Can you reproduce the text of every item below word for word, leaving the pictures out of your answer?

(Dataset entries)
──────────
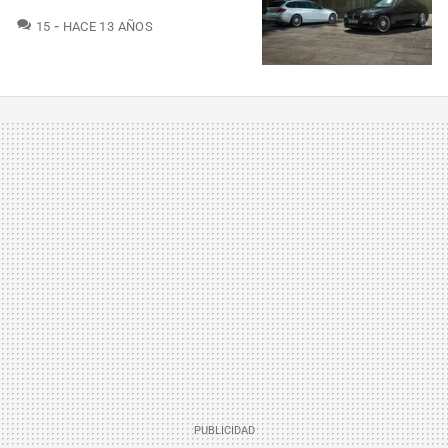
COMENTARIOS
15
HACE 13 AÑOS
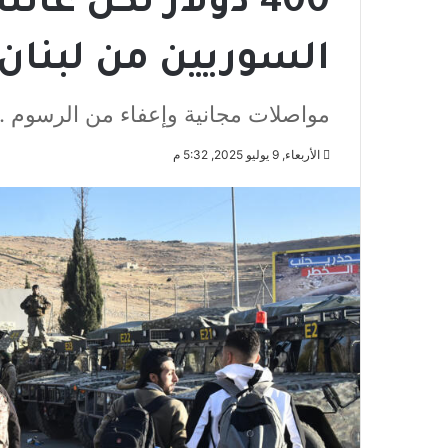
400 دولار لكل عا
السوريين من لبنان
مواصلات مجانية وإعفاء من الرسوم .. 11 ألف سوري يستعدون للعودة من لبن
الأربعاء, 9 يوليو 2025, 5:32 م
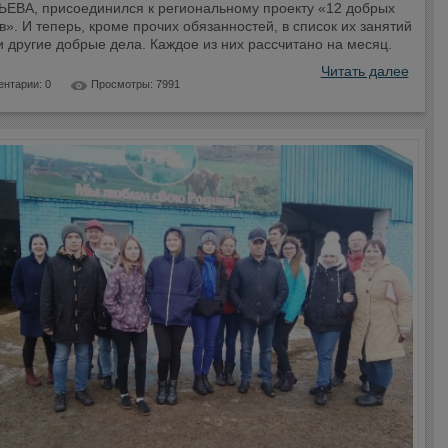
ЕВА, присоединился к региональному проекту «12 добрых
». И теперь, кроме прочих обязанностей, в список их занятий
 другие добрые дела. Каждое из них рассчитано на месяц.
Читать далее
нтарии: 0
Просмотры: 7991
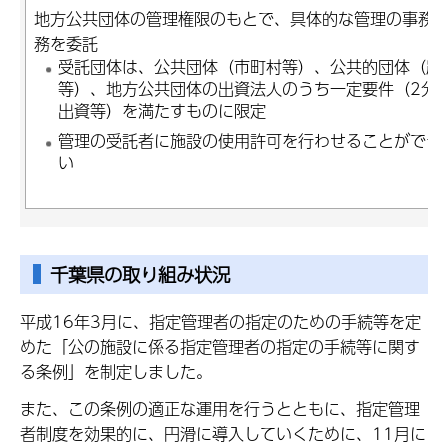
地方公共団体の管理権限のもとで、具体的な管理の事務
務を委託
受託団体は、公共団体（市町村等）、公共的団体（農
等）、地方公共団体の出資法人のうち一定要件（2分
出資等）を満たすものに限定
管理の受託者に施設の使用許可を行わせることができ
い
千葉県の取り組み状況
平成16年3月に、指定管理者の指定のための手続等を定
めた「公の施設に係る指定管理者の指定の手続等に関す
る条例」を制定しました。
また、この条例の適正な運用を行うとともに、指定管理
者制度を効果的に、円滑に導入していくために、11月に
──────────
§ THE COMPLETED TASK:
COMENTARIOS
15
HACE 13 AÑOS
400 دولار لكل عا
السوريين من لبنان
مواصلات مجانية وإعفاء من الرسوم .. 11 ألف سوري يستعدون للعودة من لبن
الأربعاء, 9 يوليو 2025, 5:32 م
ЕВА, присоединился к региональному проекту «12 добрых
». И теперь, кроме прочих обязанностей, в список их занятий
 другие добрые дела. Каждое из них рассчитано на месяц.
Читать далее
нтарии: 0
Просмотры: 7991
地方公共団体の管理権限のもとで、具体的な管理の事務
務を委託
受託団体は、公共団体（市町村等）、公共的団体（農
等）、地方公共団体の出資法人のうち一定要件（2分
出資等）を満たすものに限定
管理の受託者に施設の使用許可を行わせることができ
い
千葉県の取り組み状況
平成16年3月に、指定管理者の指定のための手続等を定
めた「公の施設に係る指定管理者の指定の手続等に関す
る条例」を制定しました。
また、この条例の適正な運用を行うとともに、指定管理
者制度を効果的に、円滑に導入していくために、11月に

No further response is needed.